Dem DLV zum Trotz: Behrenbruch will EM-Medaille

Helsinki (dpa) - Für Pascal Behrenbruch hat der Zehnkampf eine elfte Disziplin: Den Widerstand gegen den Deutschen Leichtathletik-Verband (DLV). Bei der Europameisterschaft in Helsinki geht der 27-jährige Querkopf von der LG Eintracht Frankfurt gegen den Willen des DLV an den Start.

„Ich will in diesem Jahr eine Medaille gewinnen. Bei der EM ist die Chance riesig“, sagte der ehrgeizige WM-Siebte. Dafür riskiert er, 42 Tage nach der Hochbelastung in Finnland beim olympischen Zehnkampf in London einen Einbruch zu erleben.

Den guten Rat der DLV-Experten, auf einen Doppelstart zu verzichten, schlug der eigenwillige Athlet aus. Die beim Mehrkampf-Meeting in Götzis Ende Mai erreichte Weltklasseleistung von 8433 Punkten beflügelten ihn noch, auch die EM mitzunehmen. „Ich kann es in Helsinki und bei Olympia besser machen“, urteilte der EM-Sechste von 2006, stößt damit aber auf Skepsis. „Unser Königsweg ist, die Finger davon zu lassen“, hatte der leitende Bundestrainer Claus Marek früh gewarnt. DLV-Sportdirektor Thomas Kurschilgen empfahl ebenso vergeblich, „den langen Weg“ an die Themse ohne Umwege zu wählen.

Sturkopf Behrenbruch hört längst auf andere: Seine Trainer Andrej Nazarow und Erki Nool, zu denen er im November 2011 nach Estland zog, weil er sowohl in seinem Frankfurter Club als mit dem DLV-System nicht mehr klar kam. „Meine Trainer haben mir gesagt, ich soll die EM machen“, sagte Behrenbruch. Den Wechsel in die baltische Hauptstadt Tallinn bereut er nicht. „Was ich da gemacht habe, war meine Entscheidung, meinen Weg zu gehen“, erklärte er. „Die richten sich total nach mir.
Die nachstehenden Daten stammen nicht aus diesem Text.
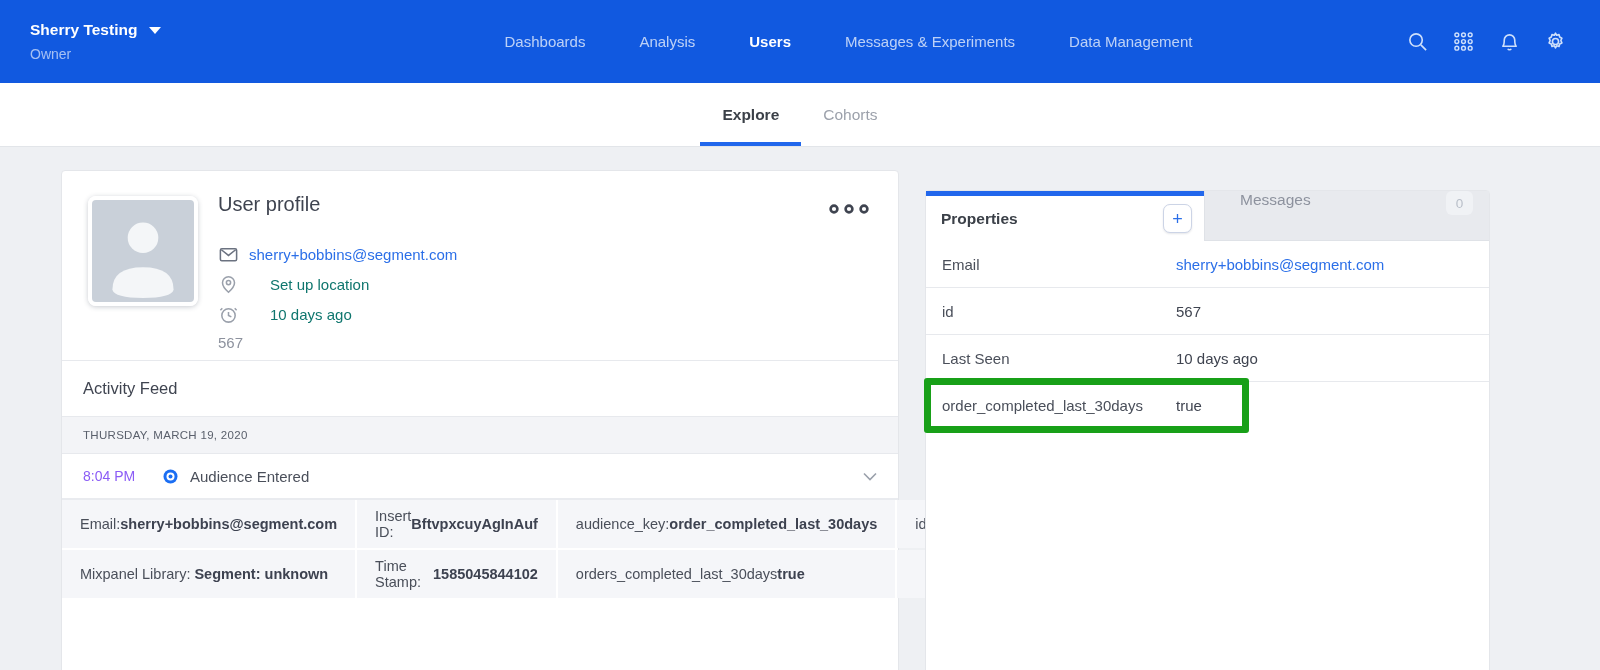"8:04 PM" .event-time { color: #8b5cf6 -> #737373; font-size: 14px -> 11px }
Ich schlafe so lange ich will und muss nicht um sieben Uhr aufstehen.“

In Deutschland musste er sich anpassen, im Verein oder in Trainingslagern des Verbandes. „Für die Gruppe war er nicht tragbar“, sagte Zehnkampf-Bundestrainer Rainer Pottel. Davon konnte sein Clubkollege Jan Felix Knobel ein Lied singen. Mit ihm und Rico Freimuth (Halle) wird er in London an den Start gehen - in Helsinki sind noch Norman Müller (Halle) und Mathias Brugger (Ulm) am Start. Den Schritt von Behrenbruch, in Tallinn sein Sportlerglück zu suchen, hält Pottel deshalb für richtig: „Da hat er eine andere Motivation, nämlich: Denen zeige ich es.“

Bei der EM hätte Behrenbruch mit seinen 8433 Punkten von Götzis sehr gute Chancen auf eine (Gold-)Medaille. 2010 holte der Franzose Romain Barras mit 8453 Zählern den EM-Titel im Zehnkampf. „Erki traut mir zu, in Helsinki Europameister zu werden“, sagte Behrenbruch. In London dürfte es dagegen fast unmöglich sein, Edelmetall zu gewinnen. Zumindest an dem US-Amerikaner Ashton Eaton, der gerade den Weltrekord auf 9039 Punkten verbesserte, führt kein Weg vorbei. „Wenn sich einer unserer Athleten bei Olympia unter den ersten Acht platzieren würde, wäre das sensationell“, meinte Marek.